■ WHAT YOU NEED TO DO:
Return each line of every item below verbatim, without altering, adding, or omitting anything.

** Start **

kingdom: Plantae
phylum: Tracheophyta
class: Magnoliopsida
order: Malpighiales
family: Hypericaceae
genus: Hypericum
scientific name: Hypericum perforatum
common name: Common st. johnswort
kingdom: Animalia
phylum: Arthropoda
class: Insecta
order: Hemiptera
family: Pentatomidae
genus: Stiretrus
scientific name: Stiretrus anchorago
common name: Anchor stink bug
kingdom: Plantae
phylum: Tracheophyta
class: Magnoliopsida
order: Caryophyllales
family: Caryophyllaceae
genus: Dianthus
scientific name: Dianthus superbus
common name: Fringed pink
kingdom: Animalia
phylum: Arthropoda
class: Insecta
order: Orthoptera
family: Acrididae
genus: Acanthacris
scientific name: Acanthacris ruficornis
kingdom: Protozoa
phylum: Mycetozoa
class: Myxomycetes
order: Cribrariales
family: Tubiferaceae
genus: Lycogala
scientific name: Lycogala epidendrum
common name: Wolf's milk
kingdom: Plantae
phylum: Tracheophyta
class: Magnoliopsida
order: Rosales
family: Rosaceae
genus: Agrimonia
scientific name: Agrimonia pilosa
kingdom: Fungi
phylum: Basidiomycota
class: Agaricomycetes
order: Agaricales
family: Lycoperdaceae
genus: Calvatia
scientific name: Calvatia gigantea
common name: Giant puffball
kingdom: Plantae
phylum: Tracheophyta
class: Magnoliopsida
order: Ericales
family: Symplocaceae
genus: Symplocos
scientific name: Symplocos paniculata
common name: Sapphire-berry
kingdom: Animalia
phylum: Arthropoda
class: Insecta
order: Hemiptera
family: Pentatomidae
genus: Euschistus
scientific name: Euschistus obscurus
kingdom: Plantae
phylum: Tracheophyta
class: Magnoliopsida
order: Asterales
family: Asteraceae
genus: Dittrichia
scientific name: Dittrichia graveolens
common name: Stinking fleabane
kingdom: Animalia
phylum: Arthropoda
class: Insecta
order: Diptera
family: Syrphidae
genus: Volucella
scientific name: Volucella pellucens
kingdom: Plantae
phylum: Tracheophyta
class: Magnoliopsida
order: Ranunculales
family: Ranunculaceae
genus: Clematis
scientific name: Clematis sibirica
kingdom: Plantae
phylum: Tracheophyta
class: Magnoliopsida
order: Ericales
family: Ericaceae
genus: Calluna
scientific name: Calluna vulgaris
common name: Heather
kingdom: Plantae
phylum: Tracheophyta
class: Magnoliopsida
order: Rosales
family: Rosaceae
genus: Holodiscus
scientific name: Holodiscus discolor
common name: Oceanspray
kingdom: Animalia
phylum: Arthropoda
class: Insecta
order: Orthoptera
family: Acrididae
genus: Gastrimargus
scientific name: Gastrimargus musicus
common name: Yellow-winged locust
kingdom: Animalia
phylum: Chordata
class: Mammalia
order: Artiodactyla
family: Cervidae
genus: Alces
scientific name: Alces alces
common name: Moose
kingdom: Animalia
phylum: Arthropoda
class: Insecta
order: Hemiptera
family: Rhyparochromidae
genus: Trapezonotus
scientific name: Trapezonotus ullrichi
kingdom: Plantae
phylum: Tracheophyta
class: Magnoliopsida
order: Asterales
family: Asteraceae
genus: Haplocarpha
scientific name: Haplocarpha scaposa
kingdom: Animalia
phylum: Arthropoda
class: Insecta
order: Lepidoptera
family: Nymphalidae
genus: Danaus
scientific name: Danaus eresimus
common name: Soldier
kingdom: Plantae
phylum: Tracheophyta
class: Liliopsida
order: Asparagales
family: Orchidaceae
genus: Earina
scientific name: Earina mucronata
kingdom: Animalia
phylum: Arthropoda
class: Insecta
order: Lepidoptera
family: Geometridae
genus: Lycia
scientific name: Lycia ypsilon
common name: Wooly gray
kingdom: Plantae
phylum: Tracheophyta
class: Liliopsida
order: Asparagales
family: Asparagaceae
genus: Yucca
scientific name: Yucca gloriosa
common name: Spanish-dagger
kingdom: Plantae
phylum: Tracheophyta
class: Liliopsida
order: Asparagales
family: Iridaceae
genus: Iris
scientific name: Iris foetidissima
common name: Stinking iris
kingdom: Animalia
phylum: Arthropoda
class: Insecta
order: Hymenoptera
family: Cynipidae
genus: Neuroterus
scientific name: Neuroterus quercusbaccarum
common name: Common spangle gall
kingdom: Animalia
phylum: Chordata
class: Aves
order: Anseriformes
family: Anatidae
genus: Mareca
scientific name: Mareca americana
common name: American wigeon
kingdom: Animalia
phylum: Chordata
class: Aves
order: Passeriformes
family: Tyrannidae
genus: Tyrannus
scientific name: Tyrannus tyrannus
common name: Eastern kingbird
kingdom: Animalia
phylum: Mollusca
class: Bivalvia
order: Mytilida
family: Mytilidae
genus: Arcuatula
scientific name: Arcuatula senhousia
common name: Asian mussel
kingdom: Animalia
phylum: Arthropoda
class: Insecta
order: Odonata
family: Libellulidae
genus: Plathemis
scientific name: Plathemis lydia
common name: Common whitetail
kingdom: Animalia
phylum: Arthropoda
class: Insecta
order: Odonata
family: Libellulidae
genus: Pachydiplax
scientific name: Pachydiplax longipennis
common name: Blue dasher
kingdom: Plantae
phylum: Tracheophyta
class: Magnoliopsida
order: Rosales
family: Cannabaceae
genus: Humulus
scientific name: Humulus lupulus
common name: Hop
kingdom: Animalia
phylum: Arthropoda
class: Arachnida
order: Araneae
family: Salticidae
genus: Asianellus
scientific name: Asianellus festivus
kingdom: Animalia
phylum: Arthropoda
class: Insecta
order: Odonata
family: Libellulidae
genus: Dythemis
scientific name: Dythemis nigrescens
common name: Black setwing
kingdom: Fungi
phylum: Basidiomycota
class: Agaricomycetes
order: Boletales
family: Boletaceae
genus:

** End **

■ ANSWER FOR THIS EXERCISE:
kingdom: Plantae
phylum: Tracheophyta
class: Magnoliopsida
order: Malpighiales
family: Hypericaceae
genus: Hypericum
scientific name: Hypericum perforatum
common name: Common st. johnswort
kingdom: Animalia
phylum: Arthropoda
class: Insecta
order: Hemiptera
family: Pentatomidae
genus: Stiretrus
scientific name: Stiretrus anchorago
common name: Anchor stink bug
kingdom: Plantae
phylum: Tracheophyta
class: Magnoliopsida
order: Caryophyllales
family: Caryophyllaceae
genus: Dianthus
scientific name: Dianthus superbus
common name: Fringed pink
kingdom: Animalia
phylum: Arthropoda
class: Insecta
order: Orthoptera
family: Acrididae
genus: Acanthacris
scientific name: Acanthacris ruficornis
kingdom: Protozoa
phylum: Mycetozoa
class: Myxomycetes
order: Cribrariales
family: Tubiferaceae
genus: Lycogala
scientific name: Lycogala epidendrum
common name: Wolf's milk
kingdom: Plantae
phylum: Tracheophyta
class: Magnoliopsida
order: Rosales
family: Rosaceae
genus: Agrimonia
scientific name: Agrimonia pilosa
kingdom: Fungi
phylum: Basidiomycota
class: Agaricomycetes
order: Agaricales
family: Lycoperdaceae
genus: Calvatia
scientific name: Calvatia gigantea
common name: Giant puffball
kingdom: Plantae
phylum: Tracheophyta
class: Magnoliopsida
order: Ericales
family: Symplocaceae
genus: Symplocos
scientific name: Symplocos paniculata
common name: Sapphire-berry
kingdom: Animalia
phylum: Arthropoda
class: Insecta
order: Hemiptera
family: Pentatomidae
genus: Euschistus
scientific name: Euschistus obscurus
kingdom: Plantae
phylum: Tracheophyta
class: Magnoliopsida
order: Asterales
family: Asteraceae
genus: Dittrichia
scientific name: Dittrichia graveolens
common name: Stinking fleabane
kingdom: Animalia
phylum: Arthropoda
class: Insecta
order: Diptera
family: Syrphidae
genus: Volucella
scientific name: Volucella pellucens
kingdom: Plantae
phylum: Tracheophyta
class: Magnoliopsida
order: Ranunculales
family: Ranunculaceae
genus: Clematis
scientific name: Clematis sibirica
kingdom: Plantae
phylum: Tracheophyta
class: Magnoliopsida
order: Ericales
family: Ericaceae
genus: Calluna
scientific name: Calluna vulgaris
common name: Heather
kingdom: Plantae
phylum: Tracheophyta
class: Magnoliopsida
order: Rosales
family: Rosaceae
genus: Holodiscus
scientific name: Holodiscus discolor
common name: Oceanspray
kingdom: Animalia
phylum: Arthropoda
class: Insecta
order: Orthoptera
family: Acrididae
genus: Gastrimargus
scientific name: Gastrimargus musicus
common name: Yellow-winged locust
kingdom: Animalia
phylum: Chordata
class: Mammalia
order: Artiodactyla
family: Cervidae
genus: Alces
scientific name: Alces alces
common name: Moose
kingdom: Animalia
phylum: Arthropoda
class: Insecta
order: Hemiptera
family: Rhyparochromidae
genus: Trapezonotus
scientific name: Trapezonotus ullrichi
kingdom: Plantae
phylum: Tracheophyta
class: Magnoliopsida
order: Asterales
family: Asteraceae
genus: Haplocarpha
scientific name: Haplocarpha scaposa
kingdom: Animalia
phylum: Arthropoda
class: Insecta
order: Lepidoptera
family: Nymphalidae
genus: Danaus
scientific name: Danaus eresimus
common name: Soldier
kingdom: Plantae
phylum: Tracheophyta
class: Liliopsida
order: Asparagales
family: Orchidaceae
genus: Earina
scientific name: Earina mucronata
kingdom: Animalia
phylum: Arthropoda
class: Insecta
order: Lepidoptera
family: Geometridae
genus: Lycia
scientific name: Lycia ypsilon
common name: Wooly gray
kingdom: Plantae
phylum: Tracheophyta
class: Liliopsida
order: Asparagales
family: Asparagaceae
genus: Yucca
scientific name: Yucca gloriosa
common name: Spanish-dagger
kingdom: Plantae
phylum: Tracheophyta
class: Liliopsida
order: Asparagales
family: Iridaceae
genus: Iris
scientific name: Iris foetidissima
common name: Stinking iris
kingdom: Animalia
phylum: Arthropoda
class: Insecta
order: Hymenoptera
family: Cynipidae
genus: Neuroterus
scientific name: Neuroterus quercusbaccarum
common name: Common spangle gall
kingdom: Animalia
phylum: Chordata
class: Aves
order: Anseriformes
family: Anatidae
genus: Mareca
scientific name: Mareca americana
common name: American wigeon
kingdom: Animalia
phylum: Chordata
class: Aves
order: Passeriformes
family: Tyrannidae
genus: Tyrannus
scientific name: Tyrannus tyrannus
common name: Eastern kingbird
kingdom: Animalia
phylum: Mollusca
class: Bivalvia
order: Mytilida
family: Mytilidae
genus: Arcuatula
scientific name: Arcuatula senhousia
common name: Asian mussel
kingdom: Animalia
phylum: Arthropoda
class: Insecta
order: Odonata
family: Libellulidae
genus: Plathemis
scientific name: Plathemis lydia
common name: Common whitetail
kingdom: Animalia
phylum: Arthropoda
class: Insecta
order: Odonata
family: Libellulidae
genus: Pachydiplax
scientific name: Pachydiplax longipennis
common name: Blue dasher
kingdom: Plantae
phylum: Tracheophyta
class: Magnoliopsida
order: Rosales
family: Cannabaceae
genus: Humulus
scientific name: Humulus lupulus
common name: Hop
kingdom: Animalia
phylum: Arthropoda
class: Arachnida
order: Araneae
family: Salticidae
genus: Asianellus
scientific name: Asianellus festivus
kingdom: Animalia
phylum: Arthropoda
class: Insecta
order: Odonata
family: Libellulidae
genus: Dythemis
scientific name: Dythemis nigrescens
common name: Black setwing
kingdom: Fungi
phylum: Basidiomycota
class: Agaricomycetes
order: Boletales
family: Boletaceae
genus:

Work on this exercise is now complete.